Extracted items

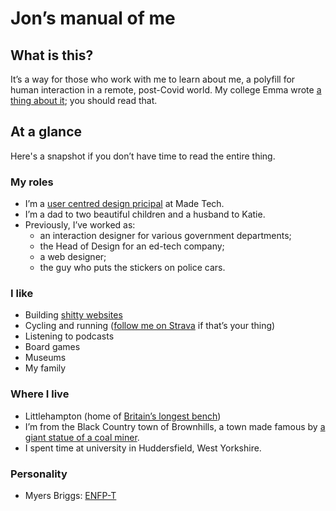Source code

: # Jon’s manual of me

## What is this?

It’s a way for those who work with me to learn about me, a polyfill for human interaction in a remote, post-Covid world. My college Emma wrote [a thing about it](https://designedandmade.substack.com/p/a-manual-of-me); you should read that.

## At a glance

Here's a snapshot if you don’t have time to read the entire thing.

### My roles

* I’m a [user centred design pricipal](https://github.com/madetech/handbook/blob/main/roles/ucd_principal.md) at Made Tech.
* I’m a dad to two beautiful children and a husband to Katie.
* Previously, I’ve worked as:
  *  an interaction designer for various government departments;
  *  the Head of Design for an ed-tech company;
  *  a web designer;
  *  the guy who puts the stickers on police cars.

### I like

* Building [shitty websites](https://roobottom.com/)
* Cycling and running ([follow me on Strava](https://www.strava.com/athletes/1290606) if that’s your thing)
* Listening to podcasts
* Board games
* Museums
* My family

### Where I live

* Littlehampton (home of [Britain’s longest bench](http://www.longbench.org/))
* I’m from the Black Country town of Brownhills, a town made famous by [a giant statue of a coal miner](https://en.wikipedia.org/wiki/Brownhills#Attractions_and_landmarks).
* I spent time at university in Huddersfield, West Yorkshire.

### Personality

* Myers Briggs: [ENFP-T](https://www.16personalities.com/enfp-personality)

Work task:
Rewrite the stretch of the items from the line containing "at Made Tech." through the line containing "### Where I live", with "Board games" changed to "Card games" and everything else left as it is.

Answer box:
* I’m a [user centred design pricipal](https://github.com/madetech/handbook/blob/main/roles/ucd_principal.md) at Made Tech.
* I’m a dad to two beautiful children and a husband to Katie.
* Previously, I’ve worked as:
  *  an interaction designer for various government departments;
  *  the Head of Design for an ed-tech company;
  *  a web designer;
  *  the guy who puts the stickers on police cars.

### I like

* Building [shitty websites](https://roobottom.com/)
* Cycling and running ([follow me on Strava](https://www.strava.com/athletes/1290606) if that’s your thing)
* Listening to podcasts
* Card games
* Museums
* My family

### Where I live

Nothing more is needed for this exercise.